Dr. Anthony Fauci, President Biden’s chief medical adviser, on Monday said the U.S. has done “worse than most” other countries as the nation nears 500,000 deaths amid the COVID-19 pandemic.
The U.S. did far worse than other advanced countries for one reason: Trump and his creepy cultish party literally did the opposite of what sane people recommended. And these insane fools haven’t learned a thing.
In other advanced countries the equivalent to the GQP weren’t running the government because they are considered fringe wackos. Only in the U.S. were enough voters dumb enough to let these fools gain power for 4 years.
It is past time to end this bullshit.
Our U.S. has not done worse, Trump and his Republican Party, all UnAmericans, have done “worse than most”.
Place the fucking blame where it belongs.

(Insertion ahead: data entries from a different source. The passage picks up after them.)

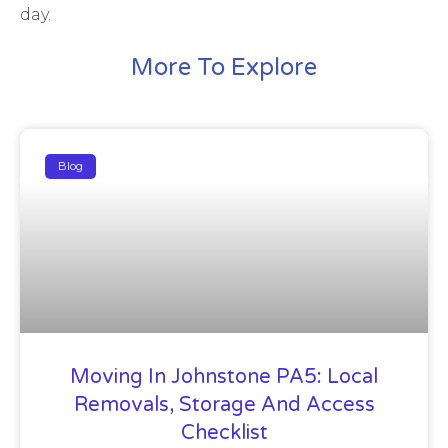
day.
More To Explore
Blog
Moving In Johnstone PA5: Local
Removals, Storage And Access
Checklist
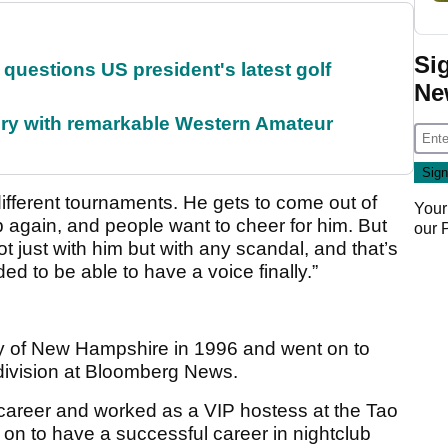
Si
uestions US president's latest golf
Ne
ory with remarkable Western Amateur
different tournaments. He gets to come out of
Your
 again, and people want to cheer for him. But
our
 just with him but with any scandal, and that’s
eeded to be able to have a voice finally.”
ty of New Hampshire in 1996 and went on to
 division at Bloomberg News.
career and worked as a VIP hostess at the Tao
 on to have a successful career in nightclub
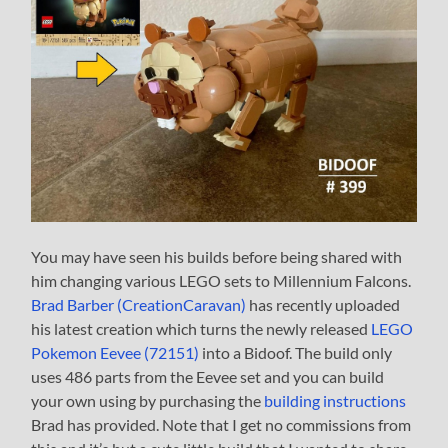
You may have seen his builds before being shared with
him changing various LEGO sets to Millennium Falcons.
Brad Barber (CreationCaravan)
has recently uploaded
his latest creation which turns the newly released
LEGO
Pokemon Eevee (72151)
into a Bidoof. The build only
uses 486 parts from the Eevee set and you can build
your own using by purchasing the
building instructions
Brad has provided. Note that I get no commissions from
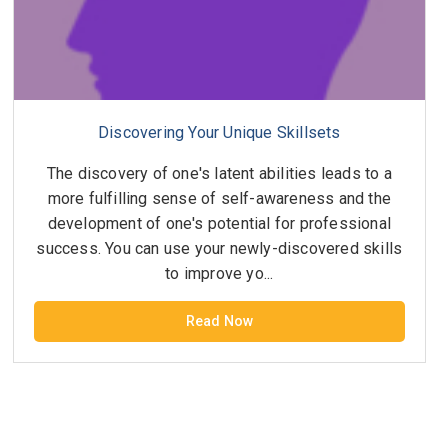
Discovering Your Unique Skillsets
The discovery of one's latent abilities leads to a
more fulfilling sense of self-awareness and the
development of one's potential for professional
success. You can use your newly-discovered skills
to improve yo...
Read Now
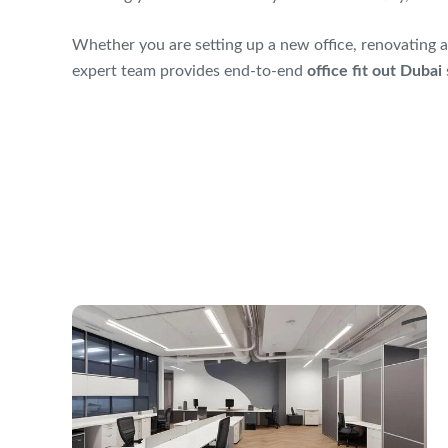
Whether you are setting up a new office, renovating a
expert team provides end-to-end
office fit out Dubai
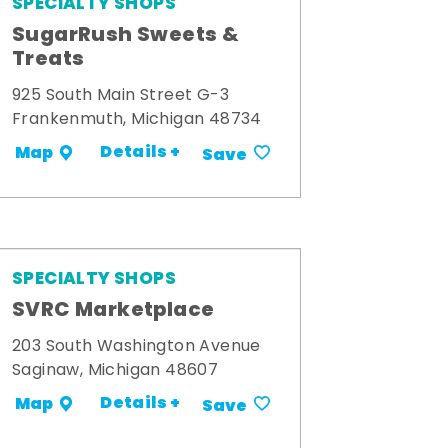
SPECIALTY SHOPS
SugarRush Sweets &
Treats
925 South Main Street G-3
Frankenmuth, Michigan 48734
Details +
Map
Save
SPECIALTY SHOPS
SVRC Marketplace
203 South Washington Avenue
Saginaw, Michigan 48607
Details +
Map
Save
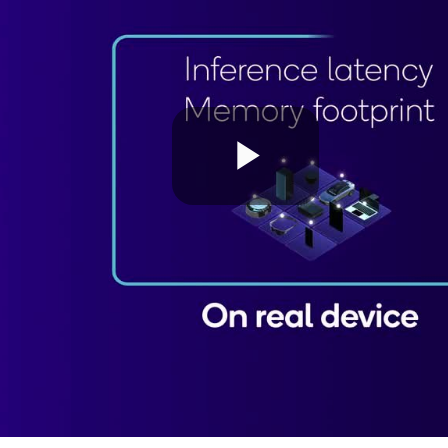
Play
Video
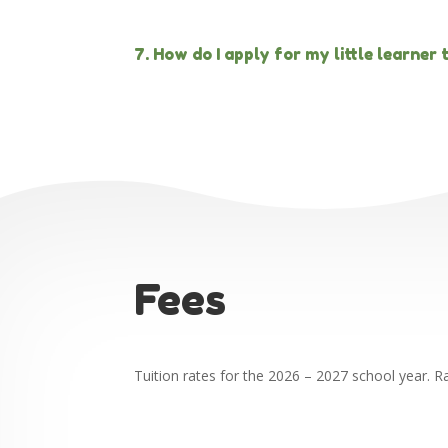
7. How do I apply for my little learner
Fees
Tuition rates for the 2026 – 2027 school year. R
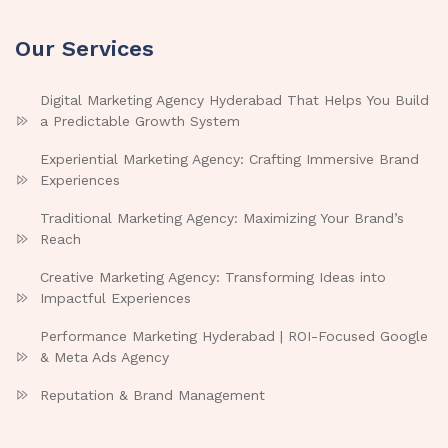
Our Services
Digital Marketing Agency Hyderabad That Helps You Build
a Predictable Growth System
Experiential Marketing Agency: Crafting Immersive Brand
Experiences
Traditional Marketing Agency: Maximizing Your Brand’s
Reach
Creative Marketing Agency: Transforming Ideas into
Impactful Experiences
Performance Marketing Hyderabad | ROI-Focused Google
& Meta Ads Agency
Reputation & Brand Management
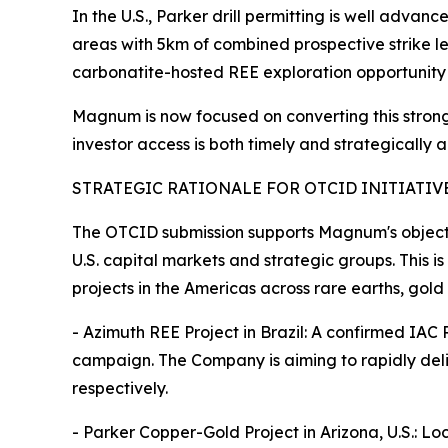
In the U.S., Parker drill permitting is well adva
areas with 5km of combined prospective strike l
carbonatite-hosted REE exploration opportunity 
Magnum is now focused on converting this strong 
investor access is both timely and strategically 
STRATEGIC RATIONALE FOR OTCID INITIATIV
The OTCID submission supports Magnum's objecti
U.S. capital markets and strategic groups. This i
projects in the Americas across rare earths, gold
- Azimuth REE Project in Brazil: A confirmed IAC
campaign. The Company is aiming to rapidly de
respectively.
- Parker Copper-Gold Project in Arizona, U.S.: L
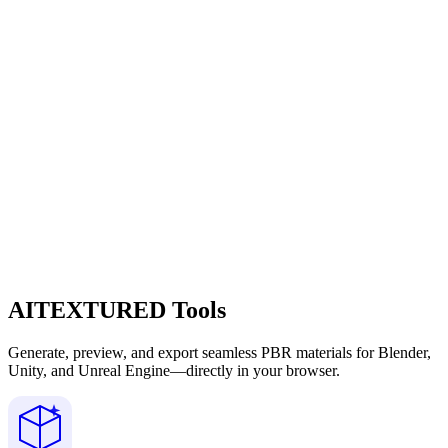
AITEXTURED Tools
Generate, preview, and export seamless PBR materials for Blender,
Unity, and Unreal Engine—directly in your browser.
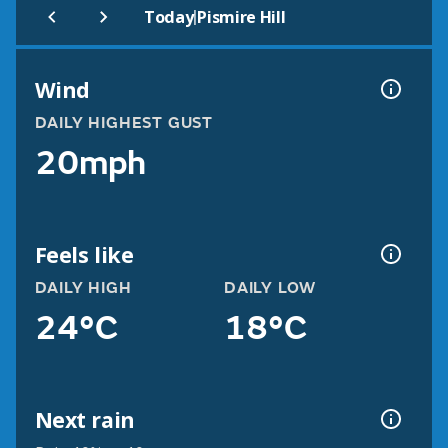
|
Today
Pismire Hill
Wind
DAILY HIGHEST GUST
20mph
Feels like
DAILY HIGH
DAILY LOW
24°C
18°C
Next rain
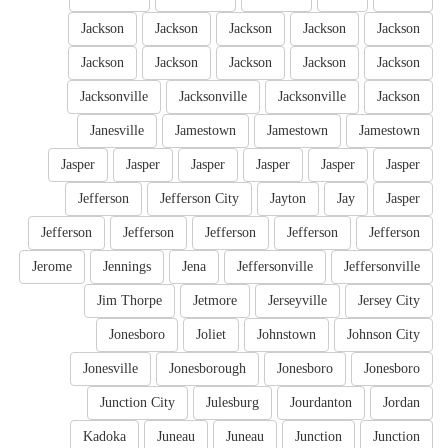
Jackson
Jackson
Jackson
Jackson
Jackson
Jackson
Jackson
Jackson
Jackson
Jackson
Jacksonville
Jacksonville
Jacksonville
Jackson
Janesville
Jamestown
Jamestown
Jamestown
Jasper
Jasper
Jasper
Jasper
Jasper
Jasper
Jefferson
Jefferson City
Jayton
Jay
Jasper
Jefferson
Jefferson
Jefferson
Jefferson
Jefferson
Jerome
Jennings
Jena
Jeffersonville
Jeffersonville
Jim Thorpe
Jetmore
Jerseyville
Jersey City
Jonesboro
Joliet
Johnstown
Johnson City
Jonesville
Jonesborough
Jonesboro
Jonesboro
Junction City
Julesburg
Jourdanton
Jordan
Kadoka
Juneau
Juneau
Junction
Junction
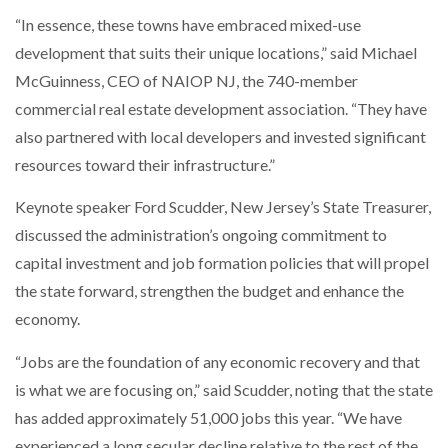
“In essence, these towns have embraced mixed-use
development that suits their unique locations,” said Michael
McGuinness, CEO of NAIOP NJ, the 740-member
commercial real estate development association. “They have
also partnered with local developers and invested significant
resources toward their infrastructure.”
Keynote speaker Ford Scudder, New Jersey’s State Treasurer,
discussed the administration’s ongoing commitment to
capital investment and job formation policies that will propel
the state forward, strengthen the budget and enhance the
economy.
“Jobs are the foundation of any economic recovery and that
is what we are focusing on,” said Scudder, noting that the state
has added approximately 51,000 jobs this year. “We have
experienced a long secular decline relative to the rest of the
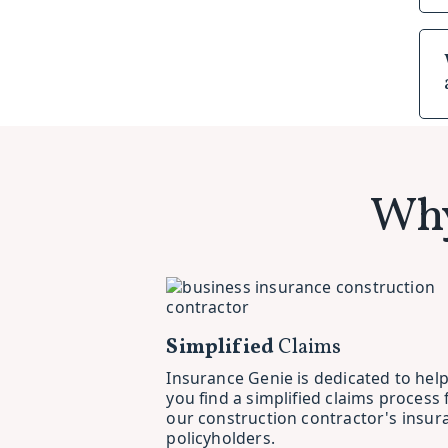
Why
Simplified
Claims
Insurance Genie is dedicated to hel
you find a simplified claims process 
our construction contractor's insur
policyholders.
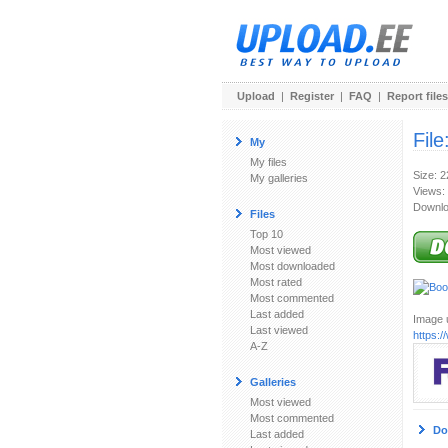
Upload
|
Register
|
FAQ
|
Report files
File
My
My files
Size: 
My galleries
Views:
Downlo
Files
Top 10
Most viewed
Most downloaded
Most rated
Most commented
Last added
Image u
Last viewed
https:
A-Z
Galleries
Most viewed
Most commented
Do
Last added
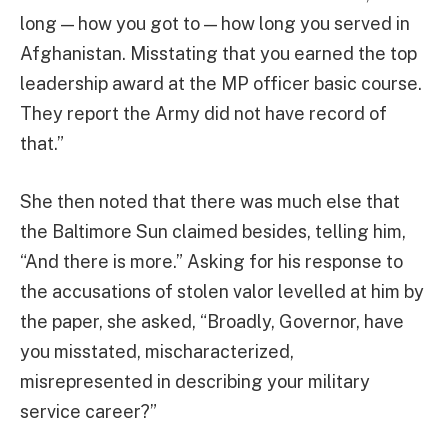
long — how you got to — how long you served in
Afghanistan. Misstating that you earned the top
leadership award at the MP officer basic course.
They report the Army did not have record of
that.”
She then noted that there was much else that
the Baltimore Sun claimed besides, telling him,
“And there is more.” Asking for his response to
the accusations of stolen valor levelled at him by
the paper, she asked, “Broadly, Governor, have
you misstated, mischaracterized,
misrepresented in describing your military
service career?”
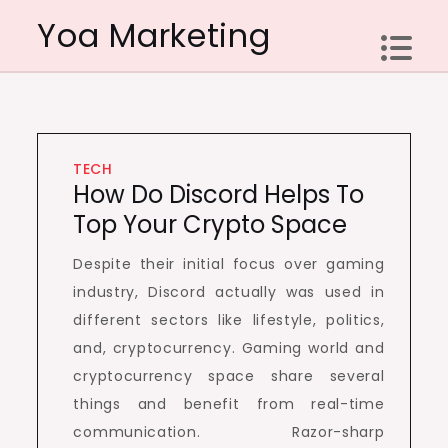
Skip
Yoa Marketing
to
content
TECH
How Do Discord Helps To
Top Your Crypto Space
Despite their initial focus over gaming
industry, Discord actually was used in
different sectors like lifestyle, politics,
and, cryptocurrency. Gaming world and
cryptocurrency space share several
things and benefit from real-time
communication. Razor-sharp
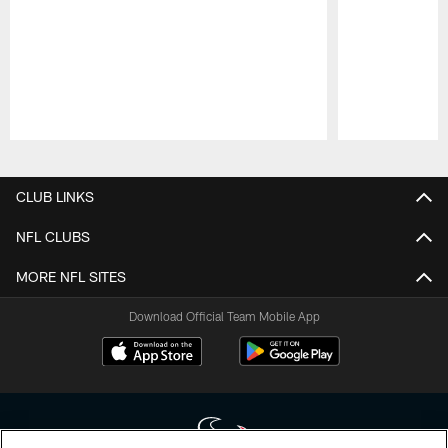
Pause
Play
CLUB LINKS
NFL CLUBS
MORE NFL SITES
Download Official Team Mobile App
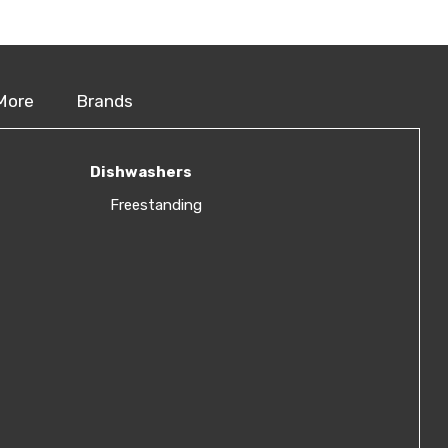
More
Brands
Dishwashers
Freestanding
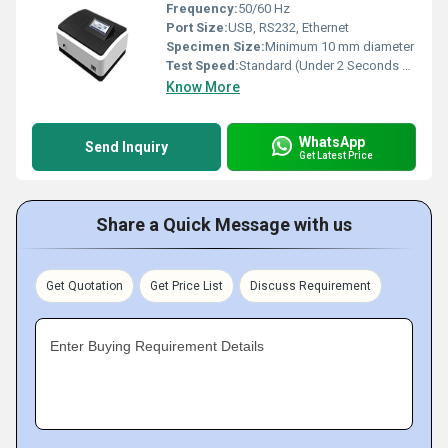
Frequency:
50/60 Hz
Port Size:
USB, RS232, Ethernet
Specimen Size:
Minimum 10 mm diameter
Test Speed:
Standard (Under 2 Seconds per Test)
Know More
WhatsApp
Send Inquiry
Get Latest Price
Share a Quick Message with us
Get Quotation
Get Price List
Discuss Requirement
Enter Buying Requirement Details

The United States has not done appreciably worse than a number of our Western European peers, including France and the U.K. Even Germany’s winter case spike was slightly worse than our own.
The UK is concentrating on getting at least one shot into everyone and putting off delivering the second shot to twelve weeks instead of 3-4, apparently, to take pressure off hospitals.
And batshit crazy GQP members in Kentucky are so furious over the election that they’re trying to Impeach the Democratic Governor for his Pandemic measure- which led to KY being the the 42 stae with the least number of cases/deaths per million in the entire country.
I presume you would count the United Kingdom and Belgium to be “advanced countries.” Both of them have significantly higher rates of COVID deaths than the United States. Italy and Portugal are both higher than the U.S. as well. France, Spain, Sweden, and Switzerland aren’t too far behind. Even the vaunted Germans let it get way out of hand this winter.
Yes, our response was pretty shitty. But it was not uniquely shitty.
Not so. Even after discarding low-sample-size places like Gibraltar and San Mateo, we are still behind Belgium (191 deaths per 100,000 population), the U.K. (181), Slovenia (181), the Czech Republic (181), Italy (159), and Portugal (156). At 152/100,000, the United States is pretty much on par with, or at least not too much worse than, Spain (143), France (125), Sweden (125), and Switzerland (115). And there are a bunch of other countries whose numbers are comparable to the United States but whose case reporting seems pretty likely to be unreliable, like Mexico (141, officially), Hungary (147), and Brazil (117).